- **Aim of the exercise**: Look below for the line containing "M 865,137 L 887,179 L 855,197 L 833,154 Z"; from there, print each line exactly up to and including the line containing "M 497,791 L 518,832 L 471,857 L 449,816 Z", and stop.

- **Dataset entries**:
··········
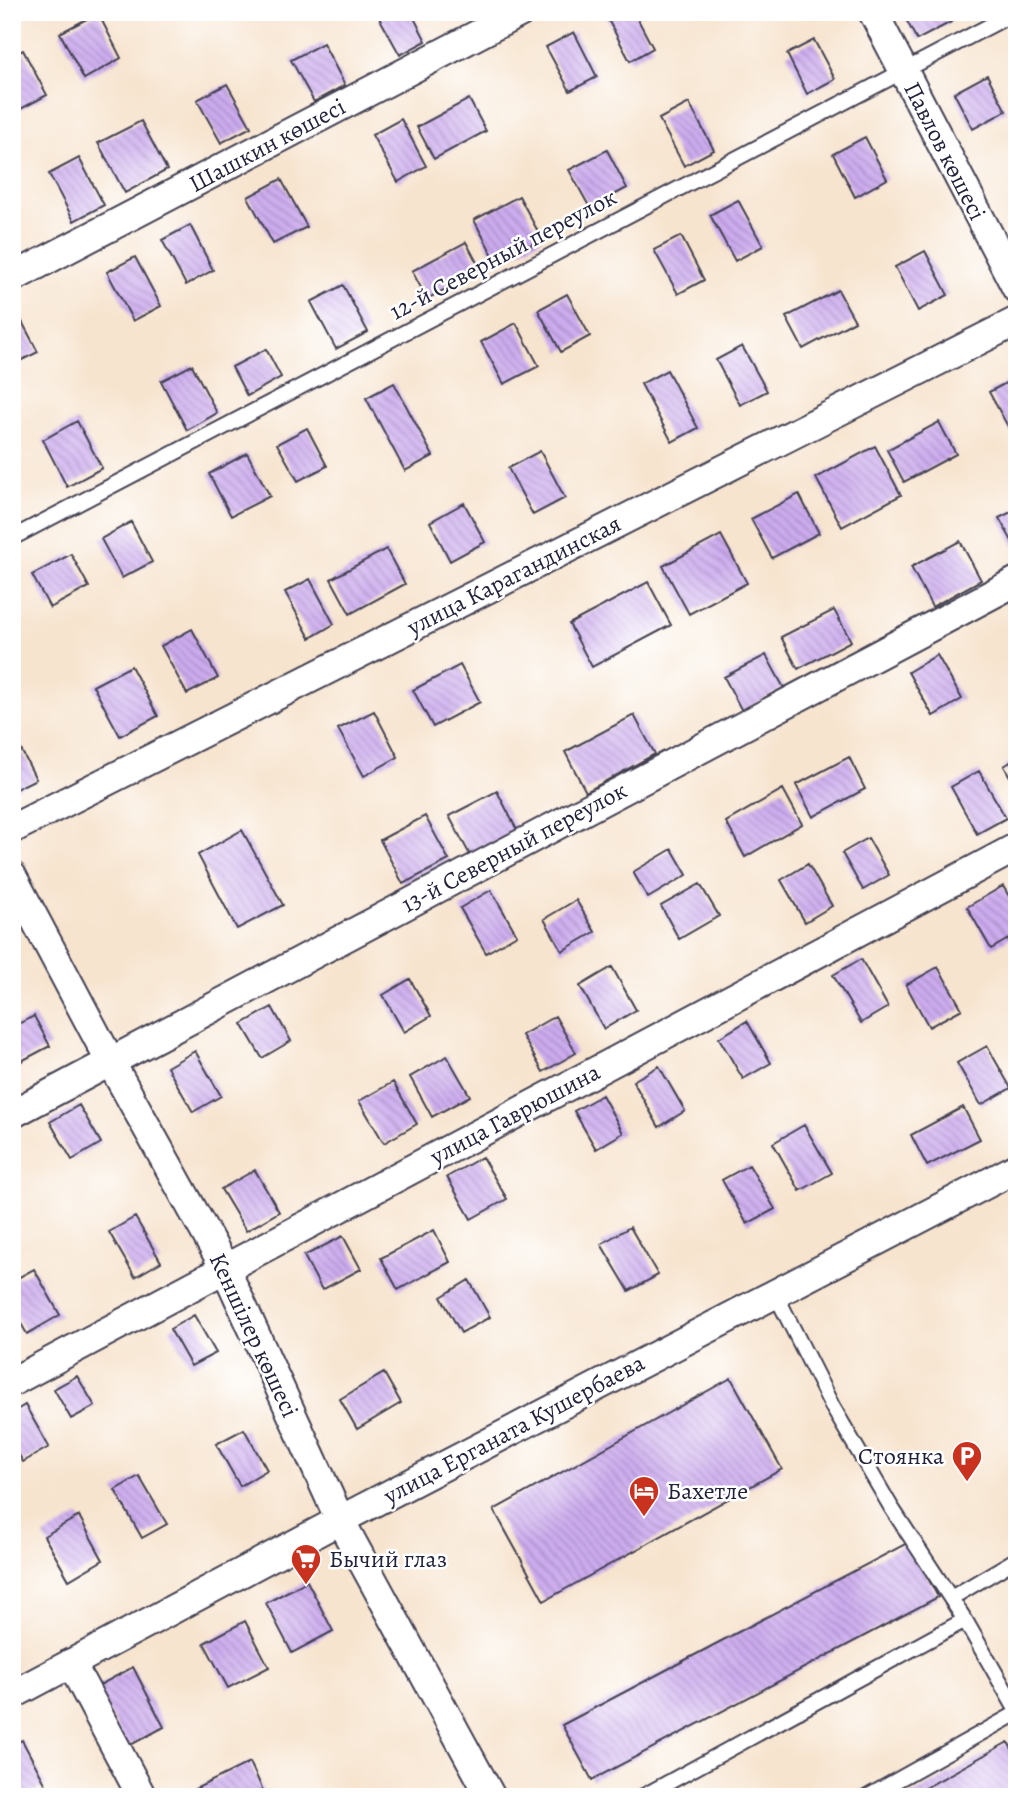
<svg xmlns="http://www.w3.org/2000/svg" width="1029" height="1809" viewBox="0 0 1029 1809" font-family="Alegreya,serif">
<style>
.building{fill:url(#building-back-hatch)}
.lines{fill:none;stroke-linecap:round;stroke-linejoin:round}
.service-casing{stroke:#423f51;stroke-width:18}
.minor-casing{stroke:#423f51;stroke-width:32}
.service{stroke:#fff;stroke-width:14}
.minor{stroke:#fff;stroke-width:28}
.labels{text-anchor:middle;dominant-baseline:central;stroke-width:5;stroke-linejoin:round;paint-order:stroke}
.street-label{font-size:24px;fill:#22223b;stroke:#fff}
.poi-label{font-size:24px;fill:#22223b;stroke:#fff;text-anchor:start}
</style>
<defs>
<pattern id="building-back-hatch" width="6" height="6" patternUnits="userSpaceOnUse" patternTransform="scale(1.75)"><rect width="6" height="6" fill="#cdacef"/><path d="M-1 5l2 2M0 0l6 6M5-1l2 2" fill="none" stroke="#a68cc3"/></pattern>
</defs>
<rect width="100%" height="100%" fill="#fff"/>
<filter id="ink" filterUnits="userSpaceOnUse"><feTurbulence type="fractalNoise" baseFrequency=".0143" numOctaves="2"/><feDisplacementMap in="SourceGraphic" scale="14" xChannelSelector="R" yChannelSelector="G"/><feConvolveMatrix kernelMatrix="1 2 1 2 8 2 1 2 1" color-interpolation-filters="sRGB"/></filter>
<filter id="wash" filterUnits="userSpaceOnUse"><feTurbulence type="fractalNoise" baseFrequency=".00686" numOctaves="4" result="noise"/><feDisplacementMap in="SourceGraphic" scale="28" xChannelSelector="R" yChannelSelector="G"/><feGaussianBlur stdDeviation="1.57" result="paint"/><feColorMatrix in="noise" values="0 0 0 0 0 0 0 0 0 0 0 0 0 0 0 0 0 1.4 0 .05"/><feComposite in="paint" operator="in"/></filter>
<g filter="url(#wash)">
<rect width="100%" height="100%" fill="#f7e4cf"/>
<g id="blocks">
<path class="building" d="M 376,12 L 411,12 L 426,41 L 400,55 Z
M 604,12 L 634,12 L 653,48 L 630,61 Z
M 902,12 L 945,12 L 951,22 L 917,40 Z
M 98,13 L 121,58 L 84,79 L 60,33 Z
M 574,32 L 597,77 L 570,91 L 546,47 Z
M 814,40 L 835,79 L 807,94 L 787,54 Z
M 323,43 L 345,85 L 314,102 L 291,60 Z
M 23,50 L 47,95 L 19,110 L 12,97 L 12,56 Z
M 987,75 L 1006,111 L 973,129 L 954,93 Z
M 227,84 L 251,127 L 221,143 L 197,100 Z
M 469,99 L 486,131 L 434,159 L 417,127 Z
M 689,103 L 714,150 L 684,166 L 659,119 Z
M 401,119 L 426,166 L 398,182 L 372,135 Z
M 141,121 L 167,170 L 125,193 L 98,143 Z
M 865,137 L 887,179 L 855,197 L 833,154 Z
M 607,150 L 627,188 L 590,208 L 569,170 Z
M 79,158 L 104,205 L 74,221 L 49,174 Z
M 281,179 L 307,227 L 273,244 L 248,197 Z
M 519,196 L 542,239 L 497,263 L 474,220 Z
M 738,200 L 763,246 L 735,261 L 710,215 Z
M 190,225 L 213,270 L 186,285 L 162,240 Z
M 681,236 L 704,280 L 678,294 L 654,250 Z
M 466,242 L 481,270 L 427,299 L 412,271 Z
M 925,251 L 948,295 L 918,311 L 895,267 Z
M 135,257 L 161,306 L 133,321 L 107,272 Z
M 343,285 L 368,332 L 336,349 L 311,302 Z
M 838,290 L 855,321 L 803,349 L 786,317 Z
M 567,294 L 590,336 L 561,352 L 538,310 Z
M 18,314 L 38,352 L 12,365 L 12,317 Z
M 516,323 L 539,366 L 504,384 L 481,342 Z
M 742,346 L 767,391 L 740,405 L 716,360 Z
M 266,349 L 281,377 L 247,396 L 232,367 Z
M 192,365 L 217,413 L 187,430 L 161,381 Z
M 667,370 L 698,428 L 672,442 L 641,384 Z
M 1017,377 L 1017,443 L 989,392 Z
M 394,383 L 433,456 L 405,471 L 366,398 Z
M 77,421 L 102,468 L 67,487 L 43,440 Z
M 939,422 L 956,454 L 904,482 L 887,450 Z
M 307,428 L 327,466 L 298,481 L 277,444 Z
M 875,446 L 901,495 L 842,527 L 816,478 Z
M 540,451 L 565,498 L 533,515 L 508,468 Z
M 247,453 L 270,496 L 231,516 L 209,474 Z
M 799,494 L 819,533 L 772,558 L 751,519 Z
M 464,503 L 485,542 L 450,561 L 430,522 Z
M 1017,509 L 1017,550 L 999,518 Z
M 131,522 L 152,562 L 122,578 L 101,539 Z
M 721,535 L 747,583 L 689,614 L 663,566 Z
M 960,541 L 981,580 L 932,607 L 911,567 Z
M 386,549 L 405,584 L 350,614 L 331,579 Z
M 71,554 L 89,587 L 50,608 L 32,575 Z
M 310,579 L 334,624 L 310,638 L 285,592 Z
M 648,582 L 671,625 L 592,667 L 569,624 Z
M 834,610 L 851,641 L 798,669 L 781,637 Z
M 192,629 L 218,678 L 187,694 L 161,646 Z
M 766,655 L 784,688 L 742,711 L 724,677 Z
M 937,655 L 962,699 L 933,716 L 908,672 Z
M 460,665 L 480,702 L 433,727 L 413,690 Z
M 131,666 L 158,716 L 120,736 L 93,686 Z
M 374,711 L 398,757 L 364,776 L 338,729 Z
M 634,715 L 655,754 L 586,792 L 565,752 Z
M 15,738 L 36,779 L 12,791 L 12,739 Z
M 849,757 L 865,789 L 813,817 L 796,785 Z
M 1017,758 L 1017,789 L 1004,766 Z
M 979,771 L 1006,818 L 977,834 L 951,787 Z
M 783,789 L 802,824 L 745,857 L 726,822 Z
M 497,791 L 518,832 L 471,857 L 449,816 Z
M 425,816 L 449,860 L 403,884 L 380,840 Z
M 242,830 L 283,905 L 237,929 L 198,855 Z
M 868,838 L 889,875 L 863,890 L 842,853 Z
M 672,849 L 687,875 L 648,898 L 633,872 Z
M 808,864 L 832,906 L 805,922 L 781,880 Z
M 700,884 L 719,916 L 679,939 L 661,906 Z
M 1003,886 L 1017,910 L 1017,934 L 991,949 L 967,907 Z
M 491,890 L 517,935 L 486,953 L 460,908 Z
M 576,900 L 595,932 L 562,951 L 544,919 Z
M 861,959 L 888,1007 L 861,1023 L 833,975 Z
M 612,967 L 636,1010 L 604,1029 L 580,986 Z
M 938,967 L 962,1009 L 929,1027 L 906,985 Z
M 410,979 L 431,1016 L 404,1032 L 383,995 Z
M 272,1007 L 291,1041 L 262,1058 L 242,1024 Z
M 34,1016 L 50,1046 L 12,1066 L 12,1027 Z
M 555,1016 L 576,1053 L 543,1072 L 522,1035 Z
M 747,1021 L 771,1063 L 743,1079 L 719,1038 Z
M 987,1046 L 1011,1088 L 981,1105 L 957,1063 Z
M 195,1051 L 221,1096 L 193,1112 L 167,1067 Z
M 447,1056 L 470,1096 L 432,1117 L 410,1077 Z
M 659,1066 L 685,1111 L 659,1127 L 633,1081 Z
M 393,1082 L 417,1124 L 384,1143 L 359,1101 Z
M 602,1095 L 623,1133 L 596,1149 L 574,1111 Z
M 79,1105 L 101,1143 L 72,1160 L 50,1122 Z
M 963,1107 L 980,1139 L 927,1166 L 911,1135 Z
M 804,1125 L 832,1173 L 800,1191 L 773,1143 Z
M 482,1157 L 507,1199 L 471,1219 L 447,1177 Z
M 749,1165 L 775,1209 L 747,1224 L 722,1180 Z
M 255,1170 L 279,1212 L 246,1231 L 221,1189 Z
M 135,1217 L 161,1262 L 135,1277 L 109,1232 Z
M 630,1227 L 658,1275 L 629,1291 L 601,1244 Z
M 434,1230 L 450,1262 L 398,1290 L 381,1258 Z
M 343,1236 L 361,1269 L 322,1290 L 304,1256 Z
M 34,1269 L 60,1315 L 27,1334 L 12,1308 L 12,1281 Z
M 469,1280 L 490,1317 L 461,1333 L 441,1297 Z
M 194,1315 L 216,1353 L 191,1366 L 170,1329 Z
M 384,1373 L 401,1403 L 357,1429 L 340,1399 Z
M 77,1376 L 95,1406 L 71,1419 L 54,1389 Z
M 731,1378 L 782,1469 L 544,1601 L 494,1510 Z
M 25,1405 L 49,1447 L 23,1462 L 12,1443 L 12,1413 Z
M 244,1429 L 267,1470 L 240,1486 L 216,1444 Z
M 139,1476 L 167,1524 L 142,1538 L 115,1490 Z
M 79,1516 L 103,1560 L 69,1580 L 44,1536 Z
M 909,1542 L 938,1597 L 592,1780 L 562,1725 Z
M 307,1581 L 333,1631 L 292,1653 L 266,1603 Z
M 245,1621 L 269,1667 L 228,1688 L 204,1643 Z
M 133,1667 L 164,1727 L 127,1747 L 96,1687 Z
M 22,1740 L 46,1785 L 24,1797 L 12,1797 L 12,1745 Z
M 1008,1742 L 1017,1758 L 1017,1787 L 999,1797 L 909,1797 Z
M 250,1762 L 266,1797 L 179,1797 Z"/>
</g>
</g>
<g filter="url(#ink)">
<use href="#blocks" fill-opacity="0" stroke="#423f51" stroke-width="2"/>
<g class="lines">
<g class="service-casing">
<path id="service" d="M 12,538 L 1016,12
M 775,1293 L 832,1406 L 891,1507 L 965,1620 L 1017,1711
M 951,1598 L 1017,1559
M 642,1797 L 965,1620
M 867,1797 L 1017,1713"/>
</g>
<g class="minor-casing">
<path id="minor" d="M 873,12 L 1017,289
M 12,278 L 521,12
M 12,829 L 1017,321
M 12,876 L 110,1061 L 225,1268 L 340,1520 L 491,1797
M 12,1114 L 1017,581
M 12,1382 L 1017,847
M 71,1663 L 142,1797
M 12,1695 L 340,1520 L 1017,1168"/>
</g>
<use href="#service" class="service"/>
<use href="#minor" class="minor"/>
</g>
</g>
<defs>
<g id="parking-pin" transform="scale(1.575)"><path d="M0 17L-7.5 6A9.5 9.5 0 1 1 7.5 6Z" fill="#c8321e" stroke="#fff"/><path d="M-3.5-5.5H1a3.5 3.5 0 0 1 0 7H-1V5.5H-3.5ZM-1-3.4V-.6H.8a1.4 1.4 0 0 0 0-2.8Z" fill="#fff"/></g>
<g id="hotel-pin" transform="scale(1.575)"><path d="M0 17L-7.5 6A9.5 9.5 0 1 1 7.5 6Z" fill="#c8321e" stroke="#fff"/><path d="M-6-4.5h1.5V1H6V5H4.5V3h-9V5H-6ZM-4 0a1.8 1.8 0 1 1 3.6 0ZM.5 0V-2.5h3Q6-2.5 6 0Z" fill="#fff"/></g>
<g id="supermarket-pin" transform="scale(1.575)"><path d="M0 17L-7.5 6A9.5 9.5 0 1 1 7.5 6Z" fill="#c8321e" stroke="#fff"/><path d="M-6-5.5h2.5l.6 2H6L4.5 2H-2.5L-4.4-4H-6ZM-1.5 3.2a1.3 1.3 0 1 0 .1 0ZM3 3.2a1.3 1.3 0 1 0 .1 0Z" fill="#fff"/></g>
</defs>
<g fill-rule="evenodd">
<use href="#parking-pin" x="967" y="1456"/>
<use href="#hotel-pin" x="644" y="1491"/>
<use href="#supermarket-pin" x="306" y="1559"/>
</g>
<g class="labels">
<g class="street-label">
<text transform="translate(267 145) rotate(-28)">Шашкин көшесі</text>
<text transform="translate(945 151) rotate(63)">Павлов көшесі</text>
<text transform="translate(503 254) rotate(-28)">12-й Северный переулок</text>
<text transform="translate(514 575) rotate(-27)">улица Карагандинская</text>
<text transform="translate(514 847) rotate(-28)">13-й Северный переулок</text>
<text transform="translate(515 1114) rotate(-28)">улица Гаврюшина</text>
<text transform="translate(254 1335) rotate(65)">Кеншілер көшесі</text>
<text transform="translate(514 1429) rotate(-28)">улица Ерганата Кушербаева</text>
</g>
<g class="poi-label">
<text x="944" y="1456" text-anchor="end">Стоянка</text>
<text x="667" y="1491">Бахетле</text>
<text x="329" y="1559">Бычий глаз</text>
</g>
</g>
<rect width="1029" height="1809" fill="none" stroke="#fff" stroke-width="42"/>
</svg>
··········
- **Result**:
M 865,137 L 887,179 L 855,197 L 833,154 Z
M 607,150 L 627,188 L 590,208 L 569,170 Z
M 79,158 L 104,205 L 74,221 L 49,174 Z
M 281,179 L 307,227 L 273,244 L 248,197 Z
M 519,196 L 542,239 L 497,263 L 474,220 Z
M 738,200 L 763,246 L 735,261 L 710,215 Z
M 190,225 L 213,270 L 186,285 L 162,240 Z
M 681,236 L 704,280 L 678,294 L 654,250 Z
M 466,242 L 481,270 L 427,299 L 412,271 Z
M 925,251 L 948,295 L 918,311 L 895,267 Z
M 135,257 L 161,306 L 133,321 L 107,272 Z
M 343,285 L 368,332 L 336,349 L 311,302 Z
M 838,290 L 855,321 L 803,349 L 786,317 Z
M 567,294 L 590,336 L 561,352 L 538,310 Z
M 18,314 L 38,352 L 12,365 L 12,317 Z
M 516,323 L 539,366 L 504,384 L 481,342 Z
M 742,346 L 767,391 L 740,405 L 716,360 Z
M 266,349 L 281,377 L 247,396 L 232,367 Z
M 192,365 L 217,413 L 187,430 L 161,381 Z
M 667,370 L 698,428 L 672,442 L 641,384 Z
M 1017,377 L 1017,443 L 989,392 Z
M 394,383 L 433,456 L 405,471 L 366,398 Z
M 77,421 L 102,468 L 67,487 L 43,440 Z
M 939,422 L 956,454 L 904,482 L 887,450 Z
M 307,428 L 327,466 L 298,481 L 277,444 Z
M 875,446 L 901,495 L 842,527 L 816,478 Z
M 540,451 L 565,498 L 533,515 L 508,468 Z
M 247,453 L 270,496 L 231,516 L 209,474 Z
M 799,494 L 819,533 L 772,558 L 751,519 Z
M 464,503 L 485,542 L 450,561 L 430,522 Z
M 1017,509 L 1017,550 L 999,518 Z
M 131,522 L 152,562 L 122,578 L 101,539 Z
M 721,535 L 747,583 L 689,614 L 663,566 Z
M 960,541 L 981,580 L 932,607 L 911,567 Z
M 386,549 L 405,584 L 350,614 L 331,579 Z
M 71,554 L 89,587 L 50,608 L 32,575 Z
M 310,579 L 334,624 L 310,638 L 285,592 Z
M 648,582 L 671,625 L 592,667 L 569,624 Z
M 834,610 L 851,641 L 798,669 L 781,637 Z
M 192,629 L 218,678 L 187,694 L 161,646 Z
M 766,655 L 784,688 L 742,711 L 724,677 Z
M 937,655 L 962,699 L 933,716 L 908,672 Z
M 460,665 L 480,702 L 433,727 L 413,690 Z
M 131,666 L 158,716 L 120,736 L 93,686 Z
M 374,711 L 398,757 L 364,776 L 338,729 Z
M 634,715 L 655,754 L 586,792 L 565,752 Z
M 15,738 L 36,779 L 12,791 L 12,739 Z
M 849,757 L 865,789 L 813,817 L 796,785 Z
M 1017,758 L 1017,789 L 1004,766 Z
M 979,771 L 1006,818 L 977,834 L 951,787 Z
M 783,789 L 802,824 L 745,857 L 726,822 Z
M 497,791 L 518,832 L 471,857 L 449,816 Z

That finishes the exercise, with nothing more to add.